Review Summary: Orgy are a flower that never fully bloomed.
We've all come across one at some point: a band that shows a certain amount of promise; a unique characteristic buried in a sound that isn't fully developed or realised yet. Some bands manage to tap into what will make them a success in the future, others just never seem to get past making the same mistakes. Orgy is one such band. Formed in 1994, and subsequently signed by Korn's Jonathan Davis, they went on to write their 1998 debut Candyass
and follow-up Vapor Transmission
; both showing a fair amount of potential, but neither album ever quite managed to knock it out of the park. Any promise the band once had dissipated when they released the awful Punk Statik Paranoia
. The band dissolved soon after, until 2010 when they had a reunion tour. They've released material since, but have never reached the same level of promise that they once had.
Orgy's debut is a collection of industrial rock and metal, but as Candyass
came out in the late 90s, during NU-metal's commercial peak, the genre had a lasting impression on the band's songwriting for the album. Candyass
's biggest praise comes from its consistently dark, ominous atmosphere, that was created by effects and fuzzed out guitars, as well as a synthesiser heavy sound that build around the core foundations; the band's overall aesthetics have a distinct odour of Cyberpunk, making it feel very robotic. The instrumentation walks the line of being chaotic and occasionally self-aware; imagine Linkin Park on acid. "Stitches", "Pantomime" and "Platinum" are three songs that bring all the right ideas to the table, the atmosphere is there, the melodies are nice and the songwriting is tight. One of the band's biggest songs, the cover to New Order's "Blue Monday", is still as fun to listen to as it was then, and is the easiest track to get into; while the bulk of "Gender" and "All The Same" have that grooving industrial hallmark. "Revival" is one of the best tracks on here and has the cheeky inclusion of Jonathan Davis providing guest vocals for the chorus, and brings a much needed surge of life to the LP near the end.
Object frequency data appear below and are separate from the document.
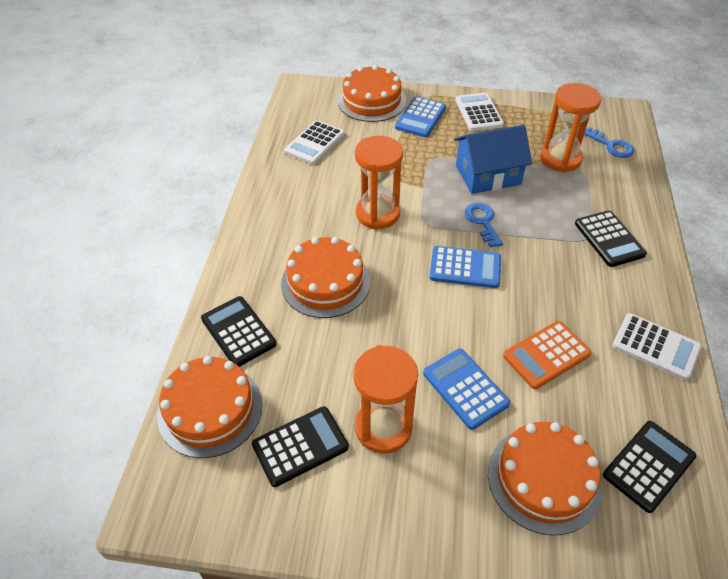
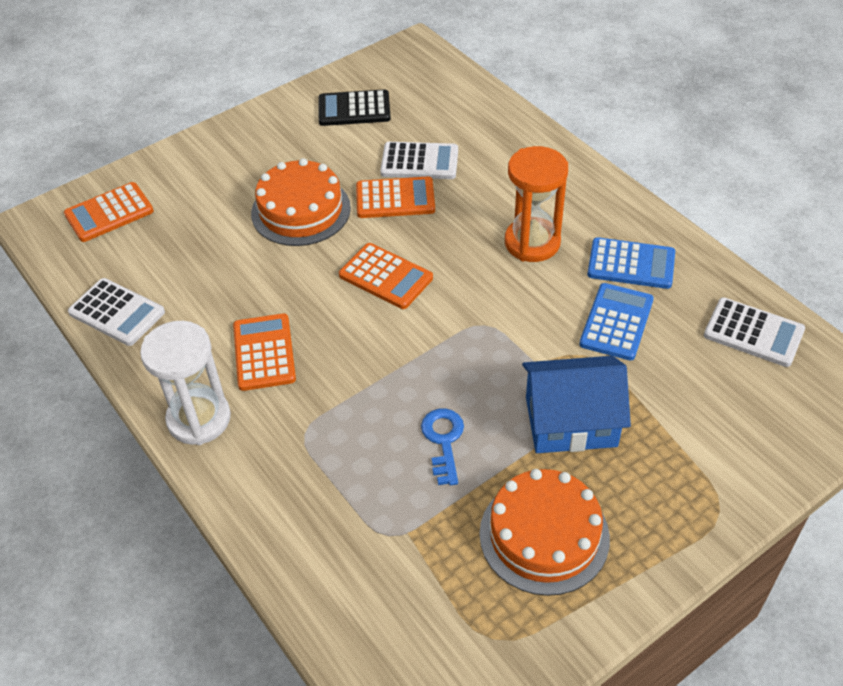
black calculator: 4 -> 1
blue calculator: 3 -> 2
blue key: 2 -> 1
orange cake: 4 -> 2
orange calculator: 1 -> 4
orange hourglass: 3 -> 1
white hourglass: 0 -> 1

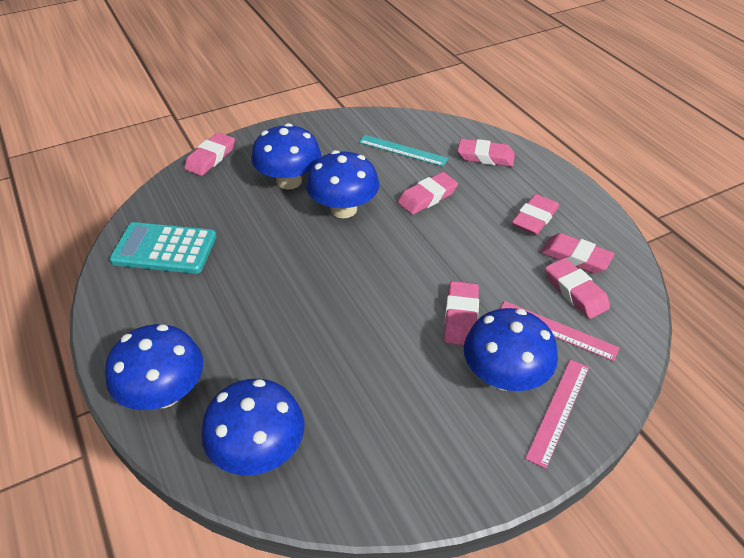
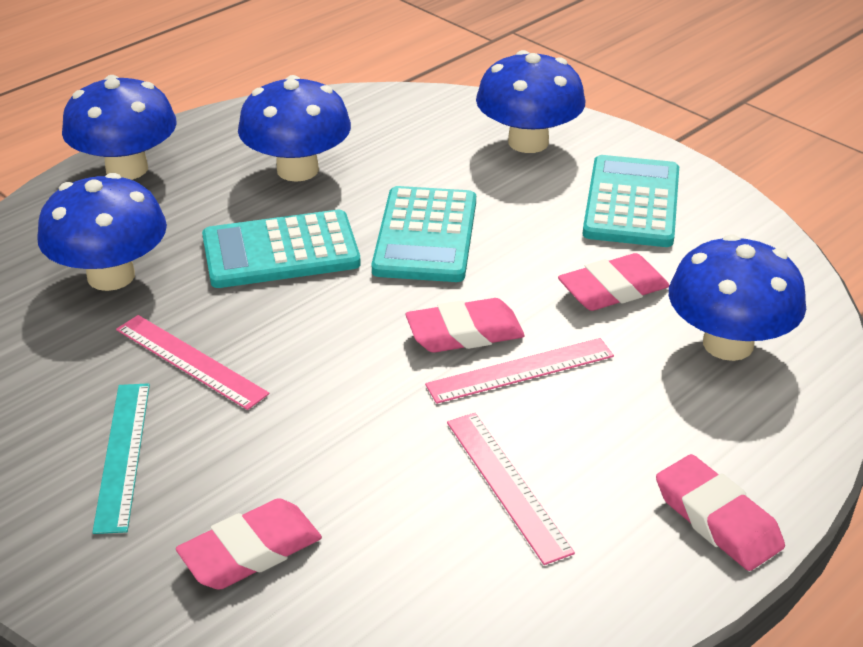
pink eraser: 7 -> 4
pink ruler: 2 -> 3
turquoise calculator: 1 -> 3

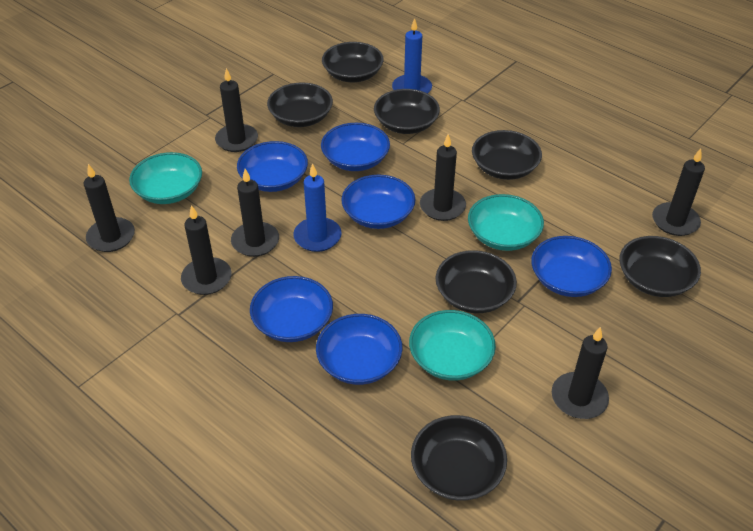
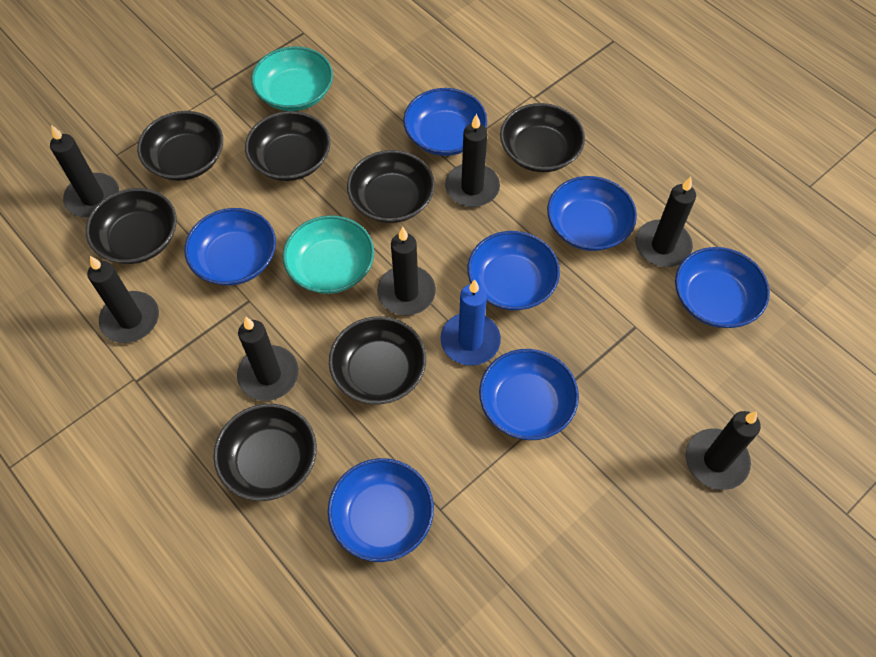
blue bowl: 6 -> 7
blue candle: 2 -> 1
turquoise bowl: 3 -> 2

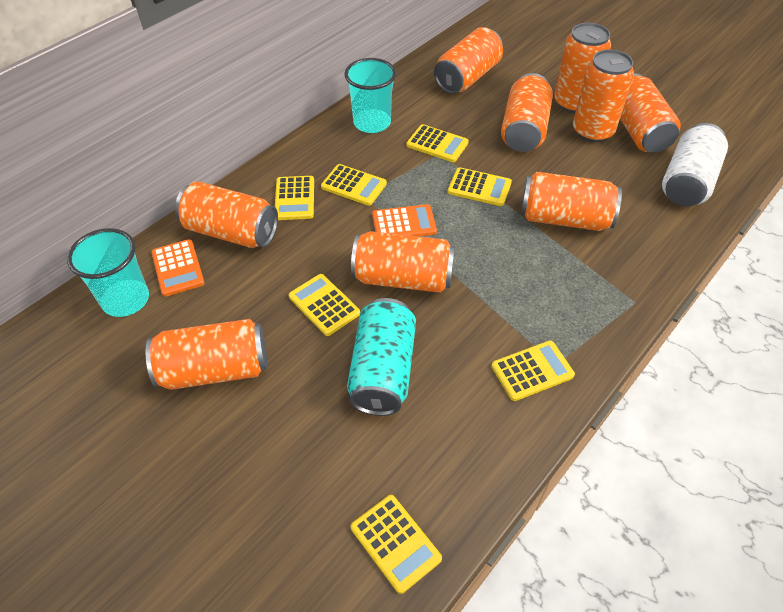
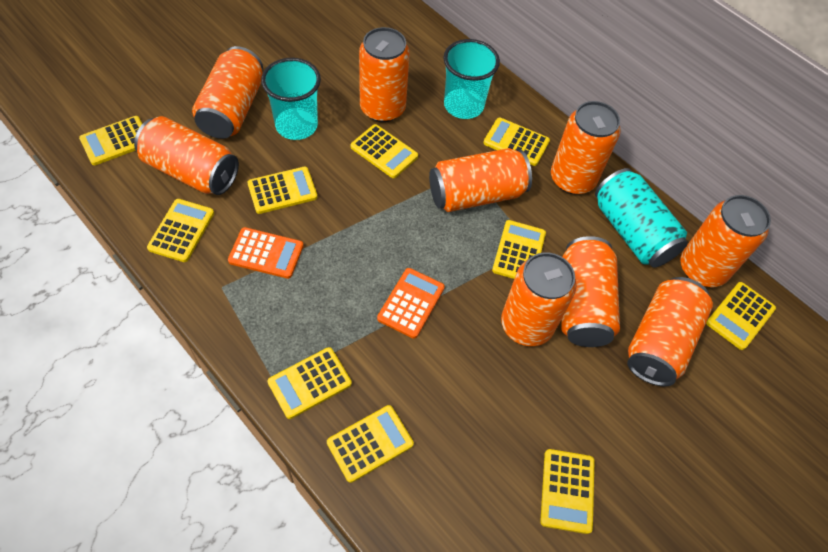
white can: 1 -> 0
yellow calculator: 7 -> 10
is far from perfect though, and the album does have some low points that range from off-the-rails unpleasant, boring, to just plain awkward. The LP's opener "Social Enemies" starts off well, but its awkward transitions and lacklustre riffs leave you disconnected from the song long before the halfway mark. This is partially down to Jay Gordon's vocals; they can just about hold their weight for the duration of the LP, but the lack of interesting melodies and repetitious lyrics mean the bulk of the album becomes banal, leaving you to zone out from time-to-time. Orgy also struggle at finding decent transitions to songs: the likes of "Fetisha" and "Fiend" shift into different parts of songs that end up making the tracks in question deflate and lose energy that was created from their opening riffs. It's a solid listen overall; Vapor Transmission
marginally crafts better songs compared to this, but even though it has a lot of low points, it has more good things going for it that justify giving it a listen if you're a fan of this type of music.